TRECHO DO DOCUMENTO>
----

Formas espelhadas, como 'b', 'd', 'q' e 'p', podem ser confundidas pelos leitores, especialmente aqueles que estão aprendendo a ler ou que têm dificuldades de leitura, como a dislexia. Essas letras são visualmente semelhantes, diferenciadas principalmente pela orientação espacial, o que pode levar a erros de leitura. Beier sugere ajustes no design das letras para torná-las mais distintivas, reduzindo a possibilidade de confusão e facilitando a diferenciação.



Espacejamento


Sofie Beier discute a importância do espaçamento entre letras (kerning), palavras e linhas (leading) para a legibilidade e a leitura eficiente. Ela destaca o fenômeno do crowding, que afeta a região parafoveal e periférica, dificultando o reconhecimento de letras individuais quando estão muito próximas. Esse efeito é notável em textos pequenos ou com espaçamento apertado, podendo levar a confusões, como entre 'L' e 'O' com 'B'. Um espaçamento adequado é essencial para evitar esses problemas e melhorar a legibilidade.




Altura-de-x


Tipografias com altura de x (x-height) maior tendem a ser mais legíveis, especialmente em tamanhos pequenos e em condições de leitura difíceis, pois aumentam a área das letras minúsculas, facilitando o reconhecimento de letras como 'c' e 'e' ou 'n' e 'h'. No entanto, uma altura de x muito grande pode comprometer a harmonia visual do texto e o design tipográfico. Portanto, é crucial equilibrar uma maior altura de x com outros aspectos do design para manter a estética e a funcionalidade.




Evite Pesos Extremos


Evite pesos extremos, tanto muito finos quanto muito grossos, pois ambos impactam negativamente a legibilidade. Pesos muito finos dificultam a distinção das letras,  especialmente em condições de pouca luz ou em tamanhos pequenos, devido à baixa espessura dos traços. Já fontes muito grossas podem causar fechamento dos espaços internos das letras, como 'o', 'e' e 'a', dificultando sua identificação.



Exemplos Práticos: A Palavra "Jiló" e o nome “Iago”

----

Reproduza sem alterações a parte do texto sobre legibilidade tipográfica que vai de "Evite pesos extremos, tanto" a "dificultando sua identificação.".

DADOS COLETADOS>
----

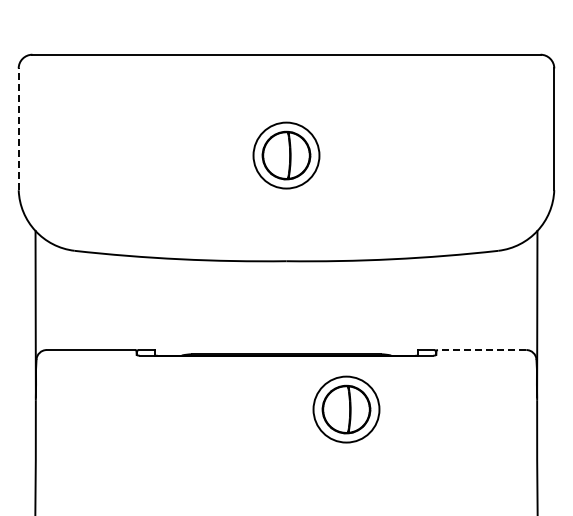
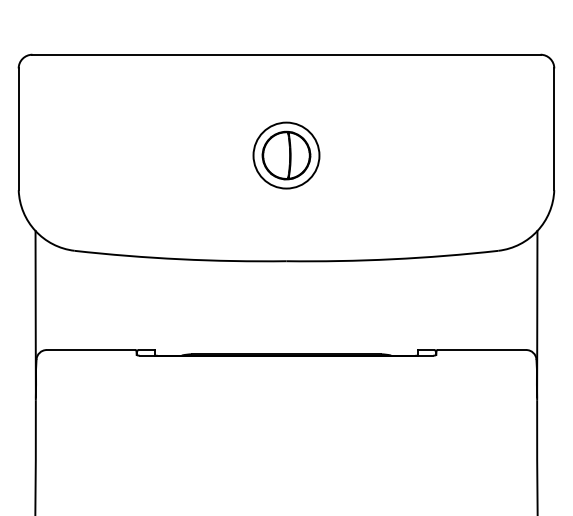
line at (18, 129): dashed -> solid
line at (481, 350): dashed -> solid
part at (346, 409): present -> none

----

RESPOSTA AO EXERCÍCIO>
Evite pesos extremos, tanto muito finos quanto muito grossos, pois ambos impactam negativamente a legibilidade. Pesos muito finos dificultam a distinção das letras,  especialmente em condições de pouca luz ou em tamanhos pequenos, devido à baixa espessura dos traços. Já fontes muito grossas podem causar fechamento dos espaços internos das letras, como 'o', 'e' e 'a', dificultando sua identificação.